The need for this is probably rooted in genetic memory by now.

Forever_Free's avatar

Here is a great article from Pyschology Today on Why we listen to music.

Acrylic's avatar

Because it has charm to sooth the savage breast.

longgone's avatar

I think of music as a way to express emotion. We all know what a happy song is, and we’ve all heard music that made us feel very sad, nervous, calm, energetic or even nostalgic.

Now, I have no idea how we first came to enjoy music from instruments. But it doesn’t seem farfetched to asume that we started out chanting or otherwise vocalizing our feelings, then began singing very simple songs, and went from there. In that sense, it’s not really that music is the source of emotions. Rather, music is a translation of our feelings that we understand instinctively. We might even share this language with some other animals. For example, studies by Patricia McConnell reveal that people all over the world use rapid, short repetitions of sounds to speed animals up, and a long, drawn-out note to slow them down (“woooooah”). Music that makes us happy tends to be faster, with distinct beats. Sad music is often slow. And the Kalimba music that relaxes my dogs makes me feel calm, too.

It does of course matter what you personally associate with the music you’re listening to. For example, if you grew up much earlier or much later than I did, the tune I linked as “nostalgic” above will not be very special to you. There are a couple of songs that sound “happy”, but that make me sad because they were played at my great uncle’s funeral. And while my husband likes gothic chants because he grew up hearing them, they sound threatening to me. Music has a strong cultural element, but certain elements are universal.

You might like to read this article: https://news.harvard.edu/gazette/story/2019/11/new-harvard-study-establishes-music-is-universal/.

LifeQuestioner's avatar

This may not be answering what you asked, but for me, music speaks to me on a level like nothing else does. It touches my emotions more strongly than any spoken word can. More than a year, since my mom passed away, I still get choked up when I sing one of her favorite hymns in church, or if a line from a song makes me think of her.
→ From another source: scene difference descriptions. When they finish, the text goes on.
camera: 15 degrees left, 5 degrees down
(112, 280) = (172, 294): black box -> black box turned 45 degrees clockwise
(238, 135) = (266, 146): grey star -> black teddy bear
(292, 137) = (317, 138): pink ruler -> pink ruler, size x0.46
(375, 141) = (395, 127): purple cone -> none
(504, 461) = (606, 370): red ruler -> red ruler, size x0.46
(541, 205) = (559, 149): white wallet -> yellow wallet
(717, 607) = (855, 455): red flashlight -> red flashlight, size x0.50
And when I’m happy, every song on the radio seems to be happy. And when I’m sad about something, every song seems to speak to me about that too. So who can say?

NoMore's avatar

Music can elicit a lot of different emotions in people including pride, or a sense of belonging. An old Irish tune, Gary Owen, became the official song of the 7th Cavalry as well as Britain’s 17th Lancers. It was the last tune they heard before charging into “The Valley of Death”. And the last tune Custers men heard when they left for Little Big Horn. https://youtu.be/jM48Qzn1eGQ

flutherother's avatar

Music is good to listen to and can communicate simple strong emotions as well as deep and subtle feelings that no other medium can. Certain created sounds remind me of how I felt when I heard them 60 years ago when I first felt a bond with the composer who created them.
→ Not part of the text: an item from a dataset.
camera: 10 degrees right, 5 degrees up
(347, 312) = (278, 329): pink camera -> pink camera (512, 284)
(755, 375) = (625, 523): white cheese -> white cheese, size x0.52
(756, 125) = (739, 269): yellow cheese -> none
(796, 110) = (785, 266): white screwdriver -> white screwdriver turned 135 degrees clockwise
Music is sound and rhythm and a pattern in time that the deepest parts of our mind can identify with and respond to. There is a connection between sounds and the way our minds operate. We can jump at a noise before we realise we have heard it and similarly we are moved by music at a deep level. I think there are patterns in our minds that are analogous with patterns in music and these are recognised at a subconscious level.